◆ Work request A ◆
According to the article on controversial music documentaries, how many screenings of Amy sold out at the Sydney Film Festival?

◆ Passage shown ◆
__________

As movie buffs are collectively recovering from the massive Sydney Film Festival, which ended this week, one of the most talked-about films to emerge has been Amy, which enjoyed two sold-out screenings during the festival.

Amy is a doco focused around British singer-songwriter Amy Winehouse, highly regarded as one of the greatest music talents of the 21st century. And while our reviewer thought that Amy was “an overwhelming tale and completely compelling viewing, despite knowing how the story ends” the film’s release has not passed by without its controversy, most notably from the Winehouse family’s reaction. In a statement released to the press, the family publicly distanced themselves from the film, saying that the documentary was a “missed opportunity to celebrate her life and talent and that it is both misleading and contains some basic untruths”.

 

This isn’t the first music documentary to be surrounded in controversy, whether it be for its portrayal of an artist, or the environment in which it was recorded. Here are four more of the most talked-about and controversial music films to ever hit the big screen…

 

 

Metallica: Some Kind Of Monster

 

The early 2000s were not a fantastic time for Metallica. Their last two studio albums had been the two highly forgetful Load and Reload. Drummer Lars Ulrich had finished his battle with Napster, which left thousands of Metallica fans with a bad taste in their mouth, and longtime bassist Jason Newsted had just left the band. It was at this moment that they begun working on their next album, which was paired with the documentary Some Kind Of Monster.

 

 

Depending on who you ask, Some Kind Of Monster is either an in-depth look at one of the biggest metal bands in history, or an absolute wankfest between three multi-millionaires.

__________

[Extracted page text data]
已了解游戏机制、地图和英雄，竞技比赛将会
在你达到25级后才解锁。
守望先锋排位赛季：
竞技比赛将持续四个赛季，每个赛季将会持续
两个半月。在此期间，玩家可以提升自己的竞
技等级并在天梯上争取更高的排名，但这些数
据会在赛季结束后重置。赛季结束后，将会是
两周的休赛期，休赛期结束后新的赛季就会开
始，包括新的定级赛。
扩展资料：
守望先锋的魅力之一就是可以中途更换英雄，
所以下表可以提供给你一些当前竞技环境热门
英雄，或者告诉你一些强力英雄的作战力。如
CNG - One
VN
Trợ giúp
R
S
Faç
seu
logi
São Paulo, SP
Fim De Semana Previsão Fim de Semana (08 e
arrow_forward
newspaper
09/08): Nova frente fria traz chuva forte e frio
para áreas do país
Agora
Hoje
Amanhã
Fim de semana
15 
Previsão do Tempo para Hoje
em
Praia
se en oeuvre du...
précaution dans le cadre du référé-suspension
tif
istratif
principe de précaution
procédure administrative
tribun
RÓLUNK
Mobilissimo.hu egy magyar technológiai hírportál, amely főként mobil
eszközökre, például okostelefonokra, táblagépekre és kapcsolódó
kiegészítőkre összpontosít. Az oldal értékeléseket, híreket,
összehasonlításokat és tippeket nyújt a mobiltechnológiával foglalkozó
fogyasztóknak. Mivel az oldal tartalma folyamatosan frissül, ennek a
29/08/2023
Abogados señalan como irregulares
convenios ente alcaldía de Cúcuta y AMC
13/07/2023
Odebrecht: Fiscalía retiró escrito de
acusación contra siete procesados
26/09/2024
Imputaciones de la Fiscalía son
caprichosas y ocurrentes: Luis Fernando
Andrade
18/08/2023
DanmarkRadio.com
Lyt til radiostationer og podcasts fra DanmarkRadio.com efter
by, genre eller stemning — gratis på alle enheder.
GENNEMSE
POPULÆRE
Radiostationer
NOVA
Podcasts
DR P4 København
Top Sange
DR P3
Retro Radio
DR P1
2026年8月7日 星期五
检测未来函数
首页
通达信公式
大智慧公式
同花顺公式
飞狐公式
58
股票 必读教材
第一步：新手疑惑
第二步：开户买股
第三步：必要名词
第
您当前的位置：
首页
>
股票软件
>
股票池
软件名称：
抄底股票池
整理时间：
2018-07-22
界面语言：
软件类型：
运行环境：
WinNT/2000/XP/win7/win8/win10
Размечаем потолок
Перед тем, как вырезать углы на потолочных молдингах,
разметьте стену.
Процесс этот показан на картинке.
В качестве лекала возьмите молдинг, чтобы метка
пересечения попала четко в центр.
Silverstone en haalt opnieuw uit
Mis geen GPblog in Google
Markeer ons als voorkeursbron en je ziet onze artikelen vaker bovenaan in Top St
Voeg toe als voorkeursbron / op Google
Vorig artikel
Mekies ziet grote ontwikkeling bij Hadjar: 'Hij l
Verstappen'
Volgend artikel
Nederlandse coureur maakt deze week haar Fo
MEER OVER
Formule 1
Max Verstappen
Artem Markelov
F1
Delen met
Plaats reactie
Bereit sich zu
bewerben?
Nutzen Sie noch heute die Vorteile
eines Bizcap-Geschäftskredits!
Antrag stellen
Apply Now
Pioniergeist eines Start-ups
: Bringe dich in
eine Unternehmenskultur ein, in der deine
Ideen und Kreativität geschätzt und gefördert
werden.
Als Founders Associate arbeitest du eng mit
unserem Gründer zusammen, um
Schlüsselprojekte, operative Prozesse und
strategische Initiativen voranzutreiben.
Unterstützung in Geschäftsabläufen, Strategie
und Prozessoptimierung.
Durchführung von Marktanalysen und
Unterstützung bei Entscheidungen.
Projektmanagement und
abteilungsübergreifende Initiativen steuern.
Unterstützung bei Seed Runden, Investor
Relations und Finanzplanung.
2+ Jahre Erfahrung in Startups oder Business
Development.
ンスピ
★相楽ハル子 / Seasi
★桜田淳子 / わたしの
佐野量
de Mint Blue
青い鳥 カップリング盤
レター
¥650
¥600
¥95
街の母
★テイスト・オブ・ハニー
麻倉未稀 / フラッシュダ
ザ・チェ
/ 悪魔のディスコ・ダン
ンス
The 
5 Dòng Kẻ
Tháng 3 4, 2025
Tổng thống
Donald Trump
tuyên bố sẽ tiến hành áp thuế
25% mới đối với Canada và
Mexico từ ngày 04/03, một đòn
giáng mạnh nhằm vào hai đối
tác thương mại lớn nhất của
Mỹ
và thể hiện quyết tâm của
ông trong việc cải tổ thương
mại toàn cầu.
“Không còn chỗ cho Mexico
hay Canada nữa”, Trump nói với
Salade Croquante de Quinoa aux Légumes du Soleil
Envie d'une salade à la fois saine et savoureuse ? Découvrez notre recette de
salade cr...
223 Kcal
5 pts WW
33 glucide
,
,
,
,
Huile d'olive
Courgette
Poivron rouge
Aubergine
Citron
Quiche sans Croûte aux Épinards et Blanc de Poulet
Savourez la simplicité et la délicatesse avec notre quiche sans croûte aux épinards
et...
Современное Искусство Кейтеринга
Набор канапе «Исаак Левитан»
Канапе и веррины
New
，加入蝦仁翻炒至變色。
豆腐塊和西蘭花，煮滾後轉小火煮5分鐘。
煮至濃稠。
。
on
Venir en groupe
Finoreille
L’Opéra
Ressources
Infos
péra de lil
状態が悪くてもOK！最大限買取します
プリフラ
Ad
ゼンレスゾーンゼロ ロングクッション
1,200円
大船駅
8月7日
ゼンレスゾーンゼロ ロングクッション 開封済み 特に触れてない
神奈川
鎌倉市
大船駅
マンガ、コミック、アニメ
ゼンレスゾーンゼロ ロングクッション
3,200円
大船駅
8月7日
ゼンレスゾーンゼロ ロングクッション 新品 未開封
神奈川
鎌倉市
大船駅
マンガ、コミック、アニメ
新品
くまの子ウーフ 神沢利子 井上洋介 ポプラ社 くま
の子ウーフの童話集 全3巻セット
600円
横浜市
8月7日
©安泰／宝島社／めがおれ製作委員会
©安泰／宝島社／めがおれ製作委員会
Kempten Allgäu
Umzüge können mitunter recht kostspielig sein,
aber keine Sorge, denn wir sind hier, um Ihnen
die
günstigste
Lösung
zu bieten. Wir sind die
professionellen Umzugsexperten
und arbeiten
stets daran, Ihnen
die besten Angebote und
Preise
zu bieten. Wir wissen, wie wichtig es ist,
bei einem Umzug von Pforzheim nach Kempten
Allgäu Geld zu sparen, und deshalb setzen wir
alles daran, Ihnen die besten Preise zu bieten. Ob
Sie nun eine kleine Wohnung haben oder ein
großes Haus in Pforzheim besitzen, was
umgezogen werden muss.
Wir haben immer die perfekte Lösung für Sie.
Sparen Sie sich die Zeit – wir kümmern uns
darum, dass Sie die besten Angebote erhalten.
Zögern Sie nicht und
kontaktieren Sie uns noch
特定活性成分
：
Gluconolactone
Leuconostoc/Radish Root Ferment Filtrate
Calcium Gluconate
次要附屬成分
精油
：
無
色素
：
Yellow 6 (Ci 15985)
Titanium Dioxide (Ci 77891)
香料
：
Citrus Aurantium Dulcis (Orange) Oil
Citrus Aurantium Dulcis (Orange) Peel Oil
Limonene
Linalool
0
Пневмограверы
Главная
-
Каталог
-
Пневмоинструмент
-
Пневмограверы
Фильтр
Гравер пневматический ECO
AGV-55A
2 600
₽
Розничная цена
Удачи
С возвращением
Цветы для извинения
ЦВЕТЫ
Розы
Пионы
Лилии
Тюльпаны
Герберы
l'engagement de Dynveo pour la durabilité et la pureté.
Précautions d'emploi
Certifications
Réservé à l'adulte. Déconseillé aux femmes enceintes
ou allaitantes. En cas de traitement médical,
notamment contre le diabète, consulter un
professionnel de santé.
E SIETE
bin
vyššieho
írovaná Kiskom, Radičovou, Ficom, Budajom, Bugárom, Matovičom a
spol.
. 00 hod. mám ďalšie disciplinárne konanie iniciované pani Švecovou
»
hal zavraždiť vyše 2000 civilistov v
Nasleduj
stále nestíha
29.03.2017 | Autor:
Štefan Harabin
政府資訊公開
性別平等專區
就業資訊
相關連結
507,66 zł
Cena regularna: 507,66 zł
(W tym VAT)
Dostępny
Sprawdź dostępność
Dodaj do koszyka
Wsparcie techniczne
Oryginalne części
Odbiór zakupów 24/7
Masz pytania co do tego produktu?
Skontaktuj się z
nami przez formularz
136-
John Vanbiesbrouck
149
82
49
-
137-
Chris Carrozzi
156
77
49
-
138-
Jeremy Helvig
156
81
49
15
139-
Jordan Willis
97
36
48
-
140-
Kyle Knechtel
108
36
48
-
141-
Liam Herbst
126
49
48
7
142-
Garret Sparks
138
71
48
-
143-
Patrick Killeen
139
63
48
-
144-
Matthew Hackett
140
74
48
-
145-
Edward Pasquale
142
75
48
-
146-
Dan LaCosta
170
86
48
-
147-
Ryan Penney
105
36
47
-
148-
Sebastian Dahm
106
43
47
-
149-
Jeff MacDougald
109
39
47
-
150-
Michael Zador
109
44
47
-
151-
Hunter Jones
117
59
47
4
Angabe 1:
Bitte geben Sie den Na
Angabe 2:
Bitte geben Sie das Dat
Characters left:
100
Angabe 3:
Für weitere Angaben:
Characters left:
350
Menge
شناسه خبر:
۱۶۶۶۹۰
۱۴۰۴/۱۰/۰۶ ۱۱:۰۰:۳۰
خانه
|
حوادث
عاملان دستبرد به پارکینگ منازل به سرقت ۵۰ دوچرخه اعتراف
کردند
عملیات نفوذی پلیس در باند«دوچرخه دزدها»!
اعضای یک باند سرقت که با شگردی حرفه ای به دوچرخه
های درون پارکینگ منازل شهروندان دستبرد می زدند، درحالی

__________

◆ Work request B ◆
Pick out every line of the entries that contains the word "Trump".

◆ Written reply A ◆
Two screenings of Amy sold out.

◆ Written reply B ◆
Donald Trump
hay Canada nữa”, Trump nói với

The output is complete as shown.